For this exercise, transcribe all of the entries exactly.

--- DATA TO PROCESS Enclosed Below ---

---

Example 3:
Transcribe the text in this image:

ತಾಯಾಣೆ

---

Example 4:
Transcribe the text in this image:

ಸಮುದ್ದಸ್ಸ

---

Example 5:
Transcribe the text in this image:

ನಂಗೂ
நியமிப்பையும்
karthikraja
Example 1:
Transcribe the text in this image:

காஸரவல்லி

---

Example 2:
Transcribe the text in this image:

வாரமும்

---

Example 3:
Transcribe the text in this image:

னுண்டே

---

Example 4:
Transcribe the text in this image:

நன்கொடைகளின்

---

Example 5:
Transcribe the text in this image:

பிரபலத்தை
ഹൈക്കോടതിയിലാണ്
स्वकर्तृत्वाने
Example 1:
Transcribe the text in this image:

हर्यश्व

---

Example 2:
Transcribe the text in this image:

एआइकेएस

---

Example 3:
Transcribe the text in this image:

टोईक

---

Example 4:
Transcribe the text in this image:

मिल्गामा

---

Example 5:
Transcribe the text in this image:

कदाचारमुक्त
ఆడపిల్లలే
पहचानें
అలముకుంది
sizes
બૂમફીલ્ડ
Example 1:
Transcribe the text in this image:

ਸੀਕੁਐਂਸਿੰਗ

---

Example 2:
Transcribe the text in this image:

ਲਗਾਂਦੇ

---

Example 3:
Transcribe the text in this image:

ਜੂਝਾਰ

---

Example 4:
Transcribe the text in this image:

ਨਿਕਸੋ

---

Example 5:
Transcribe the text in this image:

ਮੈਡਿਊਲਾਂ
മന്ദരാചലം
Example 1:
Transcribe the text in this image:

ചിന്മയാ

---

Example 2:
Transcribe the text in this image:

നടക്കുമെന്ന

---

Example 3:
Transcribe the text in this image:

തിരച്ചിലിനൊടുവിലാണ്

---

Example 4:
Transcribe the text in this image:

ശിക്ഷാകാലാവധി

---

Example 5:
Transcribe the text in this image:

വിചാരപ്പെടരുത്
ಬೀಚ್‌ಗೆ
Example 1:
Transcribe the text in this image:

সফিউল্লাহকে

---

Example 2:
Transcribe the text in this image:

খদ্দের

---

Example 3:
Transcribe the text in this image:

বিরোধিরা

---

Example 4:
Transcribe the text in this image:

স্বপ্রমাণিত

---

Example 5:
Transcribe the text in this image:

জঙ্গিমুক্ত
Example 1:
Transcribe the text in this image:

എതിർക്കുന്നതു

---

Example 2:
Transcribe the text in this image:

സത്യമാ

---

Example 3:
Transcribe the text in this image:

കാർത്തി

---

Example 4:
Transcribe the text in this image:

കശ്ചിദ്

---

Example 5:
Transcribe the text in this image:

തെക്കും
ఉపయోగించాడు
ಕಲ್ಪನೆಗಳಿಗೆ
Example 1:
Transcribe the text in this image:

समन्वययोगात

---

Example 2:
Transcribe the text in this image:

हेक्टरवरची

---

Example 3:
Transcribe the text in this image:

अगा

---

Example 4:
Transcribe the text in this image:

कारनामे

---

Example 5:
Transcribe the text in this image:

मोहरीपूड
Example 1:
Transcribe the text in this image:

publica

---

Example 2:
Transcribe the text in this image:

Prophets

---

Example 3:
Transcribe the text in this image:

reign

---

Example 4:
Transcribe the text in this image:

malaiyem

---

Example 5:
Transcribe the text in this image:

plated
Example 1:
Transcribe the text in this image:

--- End of Enclosed DATA TO PROCESS ---

• _EXERCISE ANSWER_:
---

Example 3:
Transcribe the text in this image:

ತಾಯಾಣೆ

---

Example 4:
Transcribe the text in this image:

ಸಮುದ್ದಸ್ಸ

---

Example 5:
Transcribe the text in this image:

ನಂಗೂ
நியமிப்பையும்
karthikraja
Example 1:
Transcribe the text in this image:

காஸரவல்லி

---

Example 2:
Transcribe the text in this image:

வாரமும்

---

Example 3:
Transcribe the text in this image:

னுண்டே

---

Example 4:
Transcribe the text in this image:

நன்கொடைகளின்

---

Example 5:
Transcribe the text in this image:

பிரபலத்தை
ഹൈക്കോടതിയിലാണ്
स्वकर्तृत्वाने
Example 1:
Transcribe the text in this image:

हर्यश्व

---

Example 2:
Transcribe the text in this image:

एआइकेएस

---

Example 3:
Transcribe the text in this image:

टोईक

---

Example 4:
Transcribe the text in this image:

मिल्गामा

---

Example 5:
Transcribe the text in this image:

कदाचारमुक्त
ఆడపిల్లలే
पहचानें
అలముకుంది
sizes
બૂમફીલ્ડ
Example 1:
Transcribe the text in this image:

ਸੀਕੁਐਂਸਿੰਗ

---

Example 2:
Transcribe the text in this image:

ਲਗਾਂਦੇ

---

Example 3:
Transcribe the text in this image:

ਜੂਝਾਰ

---

Example 4:
Transcribe the text in this image:

ਨਿਕਸੋ

---

Example 5:
Transcribe the text in this image:

ਮੈਡਿਊਲਾਂ
മന്ദരാചലം
Example 1:
Transcribe the text in this image:

ചിന്മയാ

---

Example 2:
Transcribe the text in this image:

നടക്കുമെന്ന

---

Example 3:
Transcribe the text in this image:

തിരച്ചിലിനൊടുവിലാണ്

---

Example 4:
Transcribe the text in this image:

ശിക്ഷാകാലാവധി

---

Example 5:
Transcribe the text in this image:

വിചാരപ്പെടരുത്
ಬೀಚ್‌ಗೆ
Example 1:
Transcribe the text in this image:

সফিউল্লাহকে

---

Example 2:
Transcribe the text in this image:

খদ্দের

---

Example 3:
Transcribe the text in this image:

বিরোধিরা

---

Example 4:
Transcribe the text in this image:

স্বপ্রমাণিত

---

Example 5:
Transcribe the text in this image:

জঙ্গিমুক্ত
Example 1:
Transcribe the text in this image:

എതിർക്കുന്നതു

---

Example 2:
Transcribe the text in this image:

സത്യമാ

---

Example 3:
Transcribe the text in this image:

കാർത്തി

---

Example 4:
Transcribe the text in this image:

കശ്ചിദ്

---

Example 5:
Transcribe the text in this image:

തെക്കും
ఉపయోగించాడు
ಕಲ್ಪನೆಗಳಿಗೆ
Example 1:
Transcribe the text in this image:

समन्वययोगात

---

Example 2:
Transcribe the text in this image:

हेक्टरवरची

---

Example 3:
Transcribe the text in this image:

अगा

---

Example 4:
Transcribe the text in this image:

कारनामे

---

Example 5:
Transcribe the text in this image:

मोहरीपूड
Example 1:
Transcribe the text in this image:

publica

---

Example 2:
Transcribe the text in this image:

Prophets

---

Example 3:
Transcribe the text in this image:

reign

---

Example 4:
Transcribe the text in this image:

malaiyem

---

Example 5:
Transcribe the text in this image:

plated
Example 1:
Transcribe the text in this image:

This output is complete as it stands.